Structural determinants for ligand binding and catalysis of 
triosephosphate isomerase

• Published in: European journal of biochemistry Vol. 268; no. 19; pp. 5189 - 5196
• Main Authors: Kursula, Inari, Partanen, Sanna, Lambeir, Anne‐Marie, Antonov, Dmitry M., Augustyns, Koen, Wierenga, Rik K.
• Format: Journal Article
• Language: English
• Published: Oxford, UK Blackwell Science Ltd 01.10.2001
• Subjects: Aminoethylphosphonic Acid - analogs & derivatives; Aminoethylphosphonic Acid - metabolism; Animals; Asparagine - metabolism; Catalysis; Crystallography, X-Ray; Enzyme Inhibitors - pharmacology; hydroxamate; Leishmania - enzymology; Ligands; Models, Molecular; Organophosphonates; oxyanion hole; Protein Conformation; Substrate Specificity; TIM; transition state analogue; Triose-Phosphate Isomerase - antagonists & inhibitors; Triose-Phosphate Isomerase - chemistry; Triose-Phosphate Isomerase - isolation & purification; Triose-Phosphate Isomerase - metabolism
• ISSN: 0014-2956; 1432-1033
• DOI: 10.1046/j.0014-2956.2001.02452.x

The crystal structure of leishmania triosephosphate isomerase (TIM) complexed with 2‐(N‐formyl‐N‐hydroxy)‐aminoethyl phosphonate (IPP) highlights the importance of Asn11 for binding and catalysis.
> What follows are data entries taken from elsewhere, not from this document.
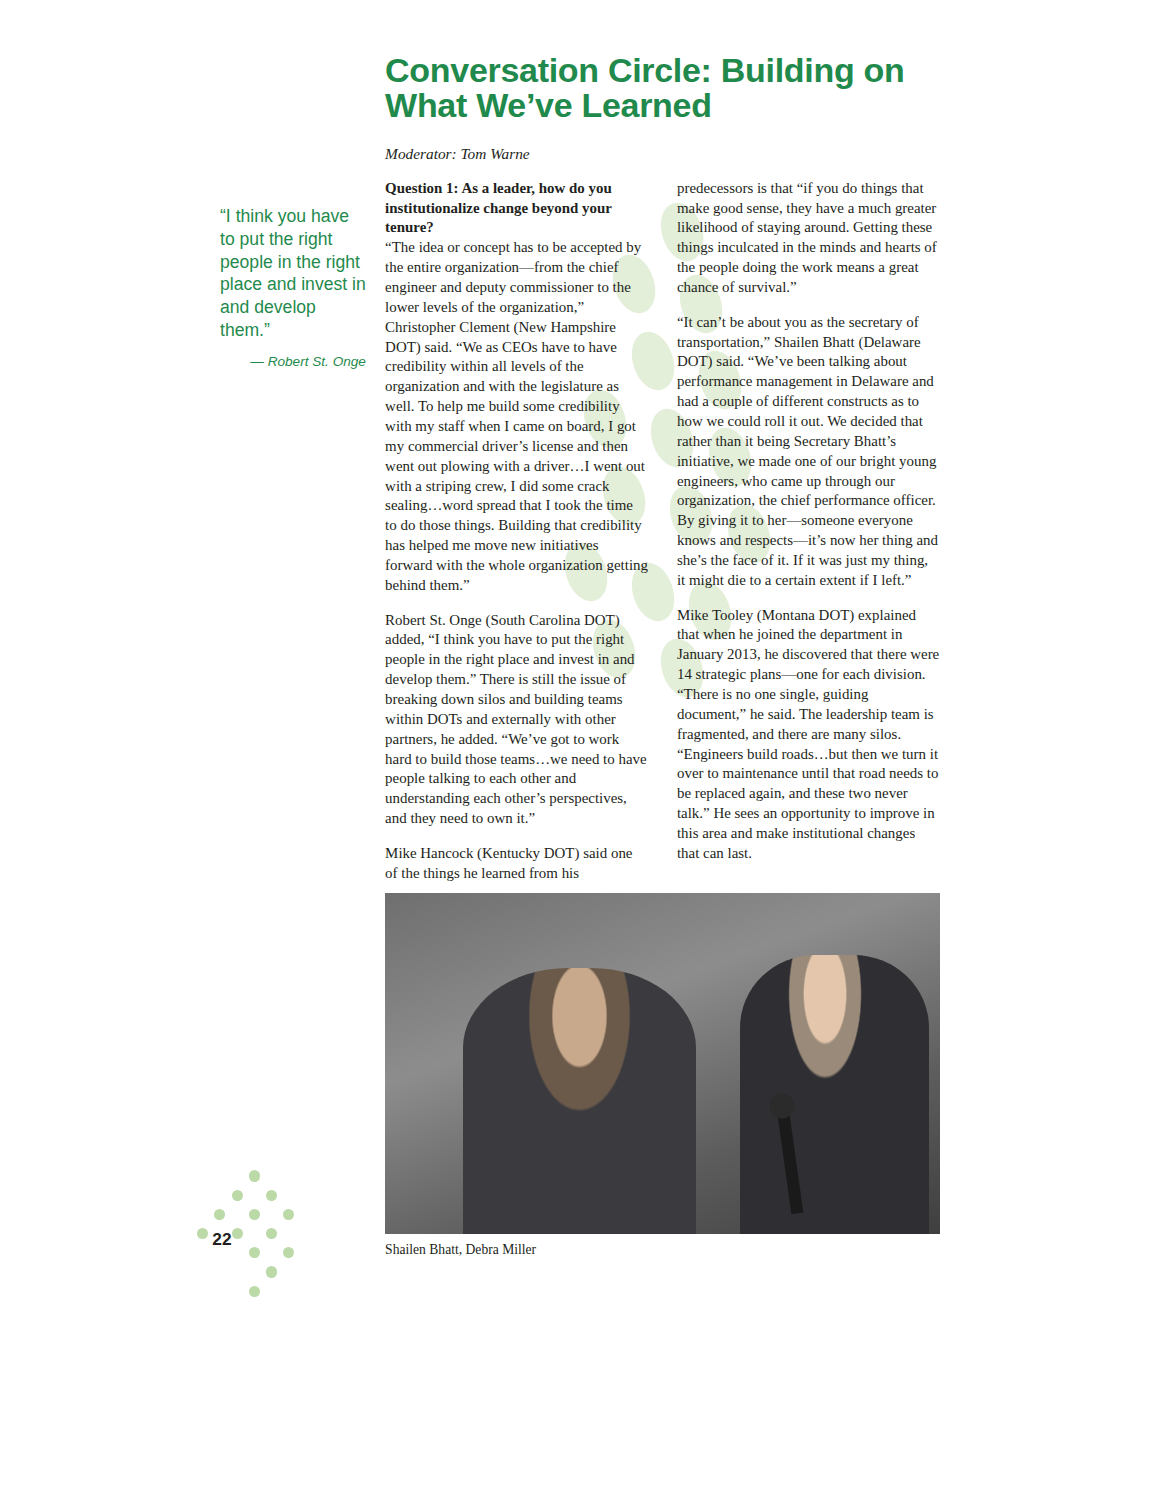Conversation Circle: Building on What We’ve Learned
“I think you have to put the right people in the right place and invest in and develop them.” — Robert St. Onge
Moderator: Tom Warne
Question 1: As a leader, how do you institutionalize change beyond your tenure?
“The idea or concept has to be accepted by the entire organization—from the chief engineer and deputy commissioner to the lower levels of the organization,” Christopher Clement (New Hampshire DOT) said. “We as CEOs have to have credibility within all levels of the organization and with the legislature as well. To help me build some credibility with my staff when I came on board, I got my commercial driver’s license and then went out plowing with a driver…I went out with a striping crew, I did some crack sealing…word spread that I took the time to do those things. Building that credibility has helped me move new initiatives forward with the whole organization getting behind them.”
Robert St. Onge (South Carolina DOT) added, “I think you have to put the right people in the right place and invest in and develop them.” There is still the issue of breaking down silos and building teams within DOTs and externally with other partners, he added. “We’ve got to work hard to build those teams…we need to have people talking to each other and understanding each other’s perspectives, and they need to own it.”
Mike Hancock (Kentucky DOT) said one of the things he learned from his predecessors is that “if you do things that make good sense, they have a much greater likelihood of staying around. Getting these things inculcated in the minds and hearts of the people doing the work means a great chance of survival.”
“It can’t be about you as the secretary of transportation,” Shailen Bhatt (Delaware DOT) said. “We’ve been talking about performance management in Delaware and had a couple of different constructs as to how we could roll it out. We decided that rather than it being Secretary Bhatt’s initiative, we made one of our bright young engineers, who came up through our organization, the chief performance officer. By giving it to her—someone everyone knows and respects—it’s now her thing and she’s the face of it. If it was just my thing, it might die to a certain extent if I left.”
Mike Tooley (Montana DOT) explained that when he joined the department in January 2013, he discovered that there were 14 strategic plans—one for each division. “There is no one single, guiding document,” he said. The leadership team is fragmented, and there are many silos. “Engineers build roads…but then we turn it over to maintenance until that road needs to be replaced again, and these two never talk.” He sees an opportunity to improve in this area and make institutional changes that can last.
Shailen Bhatt, Debra Miller
22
IPP is an analogue of the substrate d‐glyceraldehyde‐3‐phosphate, and it is observed to bind with its aldehyde oxygen in an oxyanion hole formed by ND2 of Asn11 and NE2 of His95. Comparison of the mode of binding of IPP and the transition state analogue phosphoglycolohydroxamate (PGH) suggests that the Glu167 side chain, as well as the triose part of the substrate, adopt different conformations as the catalysed reaction proceeds. Comparison of the TIM–IPP and the TIM–PGH structures with other liganded and unliganded structures also highlights the conformational flexibility of the ligand and the active site, as well as the conserved mode of ligand binding.